Is it possible that the compiler issues a warning that the pragma is not recognized?
However, for my real application it is still not working since the compiler complains about this:
Accelerator clause: upper bound for dimension 1 of array 'array_in' is unknown
Accelerator clause: upper bound for dimension 0 of array 'array_in' is unknown
Generating update device(array_in[0:3][0:num_entries])
Accelerator clause: upper bound for dimension 1 of array 'array_out' is unknown
Accelerator clause: upper bound for dimension 0 of array 'array_out' is unknown
Generating update host(array_out[0:3][0:num_entries])
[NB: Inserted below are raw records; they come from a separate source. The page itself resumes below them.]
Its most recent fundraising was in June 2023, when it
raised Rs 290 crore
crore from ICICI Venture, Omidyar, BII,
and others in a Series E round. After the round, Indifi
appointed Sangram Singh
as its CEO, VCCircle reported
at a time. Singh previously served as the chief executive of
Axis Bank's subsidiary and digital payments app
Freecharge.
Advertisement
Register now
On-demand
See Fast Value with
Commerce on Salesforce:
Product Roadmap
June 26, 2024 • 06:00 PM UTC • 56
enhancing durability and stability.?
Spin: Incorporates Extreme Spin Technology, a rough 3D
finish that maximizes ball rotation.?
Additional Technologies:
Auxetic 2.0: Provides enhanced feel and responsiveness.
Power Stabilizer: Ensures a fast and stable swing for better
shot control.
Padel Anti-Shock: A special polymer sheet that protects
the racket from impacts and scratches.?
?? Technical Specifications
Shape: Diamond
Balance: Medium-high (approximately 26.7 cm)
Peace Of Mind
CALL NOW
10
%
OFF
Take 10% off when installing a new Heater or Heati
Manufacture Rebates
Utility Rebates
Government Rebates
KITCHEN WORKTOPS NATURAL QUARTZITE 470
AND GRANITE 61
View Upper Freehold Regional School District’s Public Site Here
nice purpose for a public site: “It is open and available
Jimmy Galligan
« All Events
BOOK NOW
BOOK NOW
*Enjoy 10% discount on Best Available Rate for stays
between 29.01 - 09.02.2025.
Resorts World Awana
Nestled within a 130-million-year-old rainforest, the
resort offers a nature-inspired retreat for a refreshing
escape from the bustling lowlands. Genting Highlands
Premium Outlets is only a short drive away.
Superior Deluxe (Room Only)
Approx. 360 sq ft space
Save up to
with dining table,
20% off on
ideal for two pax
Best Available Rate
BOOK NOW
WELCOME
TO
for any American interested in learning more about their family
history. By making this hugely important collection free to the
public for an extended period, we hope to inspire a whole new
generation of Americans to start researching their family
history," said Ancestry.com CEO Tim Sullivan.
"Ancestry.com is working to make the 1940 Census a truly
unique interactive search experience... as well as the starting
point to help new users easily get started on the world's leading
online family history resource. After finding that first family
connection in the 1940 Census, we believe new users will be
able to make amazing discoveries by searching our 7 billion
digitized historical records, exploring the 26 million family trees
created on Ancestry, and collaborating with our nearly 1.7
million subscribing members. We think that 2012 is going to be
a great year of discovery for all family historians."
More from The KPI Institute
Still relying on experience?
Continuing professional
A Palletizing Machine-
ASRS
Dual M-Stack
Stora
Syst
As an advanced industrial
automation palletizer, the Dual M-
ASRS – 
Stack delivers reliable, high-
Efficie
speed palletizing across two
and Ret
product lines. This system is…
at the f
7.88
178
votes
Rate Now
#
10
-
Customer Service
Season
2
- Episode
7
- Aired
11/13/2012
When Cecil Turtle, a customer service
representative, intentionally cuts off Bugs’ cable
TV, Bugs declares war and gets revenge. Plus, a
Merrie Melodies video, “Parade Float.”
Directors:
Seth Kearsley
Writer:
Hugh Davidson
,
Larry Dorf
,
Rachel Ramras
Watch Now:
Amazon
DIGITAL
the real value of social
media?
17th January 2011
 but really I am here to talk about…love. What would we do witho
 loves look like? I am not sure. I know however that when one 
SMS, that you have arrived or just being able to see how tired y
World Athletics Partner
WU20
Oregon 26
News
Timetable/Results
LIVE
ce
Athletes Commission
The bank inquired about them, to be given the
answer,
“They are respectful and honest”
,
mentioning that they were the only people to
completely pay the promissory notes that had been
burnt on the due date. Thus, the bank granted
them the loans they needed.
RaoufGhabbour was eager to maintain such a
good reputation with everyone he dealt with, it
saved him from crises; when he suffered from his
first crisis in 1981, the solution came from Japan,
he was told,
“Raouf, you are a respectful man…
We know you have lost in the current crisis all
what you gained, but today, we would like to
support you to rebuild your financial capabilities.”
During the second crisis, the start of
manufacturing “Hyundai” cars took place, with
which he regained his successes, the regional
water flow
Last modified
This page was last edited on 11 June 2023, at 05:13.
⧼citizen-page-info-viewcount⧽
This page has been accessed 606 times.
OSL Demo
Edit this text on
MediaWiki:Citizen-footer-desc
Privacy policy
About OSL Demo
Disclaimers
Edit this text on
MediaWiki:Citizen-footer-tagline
and it results in the following run-time error:
call to cuMemcpyDtoH returned error 1: Invalid value
My code looks something like the following:
void some_function(my_struct_t* my_struct){
float** array_in = my_struct->array_in;
float** array_out = my_struct->array_out;
#pragma acc update device(array_in[0:3][0:num_entries]
//launch some kernel (similar to the example above)
#pragma acc update host(array_out[0:3][0:num_entries]
}
int main(){
my_struct_t* my_struct;
my_struct = my_struct_init(); //initializes and allocates the data
float** array_in = my_struct->array_in;
float** array_out = my_struct->array_out;
#pragma acc data create(array_out[0:3][0:num_entries], array_in[0:3][0:num_entries])
some_function(my_struct);
}
I guess that has something to do with the function call between the acc data create and the update directive but I’m not quite sure.
Is there a way to fix this?
Is there an OpenACC equivalent to cudaMemcpy?
There is acc_alloc(…) which let’s me allocate data on the GPU and there is a deviceptr clause to pass this memory to the OpenACC region, but in order to solve the problem above I need a copy from device to host where I can specify the destination.